According to Libson, most of their competitors are pre-existing business operations that happen to touch cash or financial transactions and are working from a legacy infrastructure.
“What we did is build a brand-new platform based on our experience in other Fintech platforms,” he said. “We didn’t build it for what we need today. We built it for what we envisioned the market to be acting like five years from now. We built a system that’s a hub of multiple open and closed loop systems. A closed-loop system could be a gaming account in the casino management system or wallet in an online gaming platform. It could be loyalty points, a Mastercard account or could be a cryptocurrency account managed by a third party. The whole system is built with the idea that every implementation is going to be a different iteration of the combination of these.”
Libson said there will be operators with multiple casinos under one brand or multiple casinos with different brands. They have loyalty programs with different tiers and benefits and various states have different regulatory environments.
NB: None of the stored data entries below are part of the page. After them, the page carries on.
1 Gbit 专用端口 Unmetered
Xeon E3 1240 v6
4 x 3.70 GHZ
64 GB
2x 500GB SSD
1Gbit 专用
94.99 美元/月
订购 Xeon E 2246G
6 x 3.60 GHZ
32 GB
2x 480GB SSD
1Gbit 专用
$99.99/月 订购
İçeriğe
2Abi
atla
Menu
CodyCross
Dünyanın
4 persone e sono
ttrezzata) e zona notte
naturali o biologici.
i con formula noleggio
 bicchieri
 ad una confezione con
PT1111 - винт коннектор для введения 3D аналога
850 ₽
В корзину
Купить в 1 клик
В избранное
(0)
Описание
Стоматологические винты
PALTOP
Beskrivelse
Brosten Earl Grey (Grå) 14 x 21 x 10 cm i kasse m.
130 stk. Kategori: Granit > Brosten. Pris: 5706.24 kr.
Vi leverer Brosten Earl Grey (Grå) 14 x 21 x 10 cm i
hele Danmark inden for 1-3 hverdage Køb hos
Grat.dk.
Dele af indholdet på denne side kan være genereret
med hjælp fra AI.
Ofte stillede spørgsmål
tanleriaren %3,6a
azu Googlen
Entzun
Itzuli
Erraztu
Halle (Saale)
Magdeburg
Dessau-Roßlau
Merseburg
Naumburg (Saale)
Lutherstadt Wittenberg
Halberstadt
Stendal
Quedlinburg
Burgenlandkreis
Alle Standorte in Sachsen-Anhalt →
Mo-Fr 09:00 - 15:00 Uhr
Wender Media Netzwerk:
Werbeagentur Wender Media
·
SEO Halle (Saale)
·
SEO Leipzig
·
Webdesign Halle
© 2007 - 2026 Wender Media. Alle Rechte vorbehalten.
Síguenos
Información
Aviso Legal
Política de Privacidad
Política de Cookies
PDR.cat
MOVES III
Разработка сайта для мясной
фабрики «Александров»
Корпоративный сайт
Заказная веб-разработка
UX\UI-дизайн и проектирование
“What we did was build a platform that could be totally flexible to deliver in each instance what is needed, depending on the operator’s makeup, needs and desires,” he said. “It’s tailored to them and branded with their branding. We don’t say here’s a widget and go plug it in to what you have and not worry that it doesn’t do everything that you want, and that it may be clunky. When we sit down with a casino, we’re not just sitting with their tech guys. We’re also collaborating with their marketing team because the tie-in with our Mastercard product to their casino loyalty program, including how customer spend ties into loyalty points and the features of our promotional tools, is always very exciting to the marketing people.”
Libson reiterated that they’re not just about moving the money. Flexia provides a web-based portal that the casino operators can log into and send customized promotions based on demographics, card spend, and casino activity. “In the simplest sense, the access to the data is money moving back and forth, but in the larger sense it’s compliance and marketing data,” he said. “That’s what cashless is all about, and that’s what we focused on.”